The mistake is creating a DLQ per queue (my-queue-dlq, other-queue-dlq, …). Don't. One shared DLQ for the entire worker process. Terminal failure handling is the same regardless of source: log it, alert, move on.

const DEAD_LETTER_QUEUE = "worker-dead-letters";

async function handleDeadLetterJobs(jobs) {
  for (const job of jobs) {
    const output = (job.output ?? {}) as Record<string, unknown>;
    log.error({
      component: "pg-boss",
      action: "dead_letter",
      dlqJobId: job.id,
      sourceQueue: typeof output.queue === "string" ? output.queue : undefined,
      error: typeof output.message === "string" ? output.message : undefined,
      stack: typeof output.stack === "string" ? output.stack : undefined,
      payload: job.data,
      output,
    });
  }
}

async function installDeadLetterWorker(boss: PgBoss) {
  await boss.createQueue(DEAD_LETTER_QUEUE, { retryLimit: 0 });
  await boss.work(
    DEAD_LETTER_QUEUE,
    { includeMetadata: true, batchSize: 10 },
    handleDeadLetterJobs,
  );
}

Two details:

includeMetadata: true. By default pg-boss only passes { id, data } to handlers. The DLQ worker needs output (the original error). Opt in.
retryLimit: 0 on the DLQ itself. Don't retry a logger.

Then deadLetter on every other queue:

await boss.createQueue("my-queue", {
  retryLimit: 3,
  deadLetter: DEAD_LETTER_QUEUE,
});

The wrapper and the DLQ compose: the wrapper logs every failed attempt in real time, the DLQ worker logs the terminal state. You don't have to wait through retryLimit + 1 failures to know something broke, and you still get a persistent record once it does die.

`singleton` is not exactly-once

I called this exactly-once when I first wired it up. It isn't.

pg-boss queue policies are mutual-exclusion rules, not delivery guarantees:

Policy	Rule
`standard`	Default.
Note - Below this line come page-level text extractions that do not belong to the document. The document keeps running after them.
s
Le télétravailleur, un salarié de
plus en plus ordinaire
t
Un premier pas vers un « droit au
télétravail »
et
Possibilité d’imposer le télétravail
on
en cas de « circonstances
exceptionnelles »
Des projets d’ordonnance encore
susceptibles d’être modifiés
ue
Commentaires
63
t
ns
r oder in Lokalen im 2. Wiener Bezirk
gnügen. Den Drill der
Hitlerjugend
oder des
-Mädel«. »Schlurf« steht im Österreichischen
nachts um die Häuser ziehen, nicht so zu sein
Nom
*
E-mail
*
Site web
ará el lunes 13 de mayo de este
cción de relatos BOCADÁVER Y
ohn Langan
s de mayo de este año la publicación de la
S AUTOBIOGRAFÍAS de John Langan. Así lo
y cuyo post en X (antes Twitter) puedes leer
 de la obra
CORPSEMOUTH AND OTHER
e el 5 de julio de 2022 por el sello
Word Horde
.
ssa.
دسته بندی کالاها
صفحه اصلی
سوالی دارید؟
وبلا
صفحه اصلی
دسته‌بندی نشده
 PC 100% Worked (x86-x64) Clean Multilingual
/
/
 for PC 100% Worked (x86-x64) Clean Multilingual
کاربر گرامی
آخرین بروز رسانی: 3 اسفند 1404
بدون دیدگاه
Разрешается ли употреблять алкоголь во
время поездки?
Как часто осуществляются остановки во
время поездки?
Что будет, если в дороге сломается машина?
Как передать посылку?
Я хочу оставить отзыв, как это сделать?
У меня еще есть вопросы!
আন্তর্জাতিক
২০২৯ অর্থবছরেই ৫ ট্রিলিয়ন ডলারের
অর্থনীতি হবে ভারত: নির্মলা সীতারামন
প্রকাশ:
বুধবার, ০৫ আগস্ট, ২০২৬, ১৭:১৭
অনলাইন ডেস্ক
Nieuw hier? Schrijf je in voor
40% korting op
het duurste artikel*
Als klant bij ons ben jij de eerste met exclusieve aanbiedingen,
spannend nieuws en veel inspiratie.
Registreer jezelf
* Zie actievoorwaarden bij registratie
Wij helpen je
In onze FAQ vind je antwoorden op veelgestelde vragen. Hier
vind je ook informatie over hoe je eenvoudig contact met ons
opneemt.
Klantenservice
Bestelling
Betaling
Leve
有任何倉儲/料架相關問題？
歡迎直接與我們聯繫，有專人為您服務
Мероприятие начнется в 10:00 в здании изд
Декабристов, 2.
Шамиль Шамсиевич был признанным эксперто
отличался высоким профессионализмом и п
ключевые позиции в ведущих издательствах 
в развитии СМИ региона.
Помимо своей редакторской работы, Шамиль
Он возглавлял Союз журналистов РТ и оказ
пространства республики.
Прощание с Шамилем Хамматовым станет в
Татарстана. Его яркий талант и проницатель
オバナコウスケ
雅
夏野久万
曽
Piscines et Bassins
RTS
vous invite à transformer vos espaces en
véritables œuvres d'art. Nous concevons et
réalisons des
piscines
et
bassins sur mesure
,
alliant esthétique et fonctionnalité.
No restrictions.
`short`	At most 1 queued job. Unlimited active.
`singleton`	At most 1 active job. Unlimited queued.
`stately`	At most 1 per state (queued and active).
`exclusive`	At most 1 total (queued or active).
`key_strict_fifo`	Strict FIFO ordering per `singletonKey`.

singleton means "no two instances of this queue's job run concurrently." If a 07:00 cron run is still going at 10:00, the 10:00 instance queues and waits. That's the whole guarantee.

It's still useful — for cron jobs that can run longer than their interval, singleton prevents two workers from racing to write the same rows. But it doesn't make pg-boss exactly-once.

pg-boss is at-least-once. If a worker crashes between processing and acking, the same job runs again on the next worker. That's true for every distributed queue worth using. If you need the effect of exactly-once, write idempotent handlers — natural keys, ON CONFLICT DO NOTHING, version columns, compare-and-set. The queue policy is concurrency, not correctness.

await boss.createQueue("sync-referrals-to-excel", {
  retryLimit: 3,
  policy: "singleton",            // serialize concurrent runs
  deadLetter: DEAD_LETTER_QUEUE,
});

Putting it together

const boss = new PgBoss(connectionString);

// Listeners BEFORE start, so errors during startup are caught.
installPgBossListeners(boss);
await boss.start();

// DLQ worker AFTER start.
await installDeadLetterWorker(boss);

// Every queue: deadLetter. Every handler: wrapper.
await boss.createQueue("my-queue", {
  retryLimit: 3,
  deadLetter: DEAD_LETTER_QUEUE,
});
await boss.work(
  "my-queue",
  withErrorLogging("my-queue", async () => {
    await doStuff();
  }),
);

Four primitives: installPgBossListeners, installDeadLetterWorker, withErrorLogging, deadLetter: DEAD_LETTER_QUEUE. Wire it once in a shared module and install it from every worker.

When you still need to look in the database

select id, state, retrycount, output, started_on, completed_on
from pgboss.job
where name = 'my-queue'
order by created_on desc
limit 10;

output is JSONB. If you throw structured errors, the full structure lands there and is queryable. With the setup above you shouldn't need this for live monitoring, but it's still the right tool for post-mortems on jobs that died days ago. This query is how I found the 403 that started this post.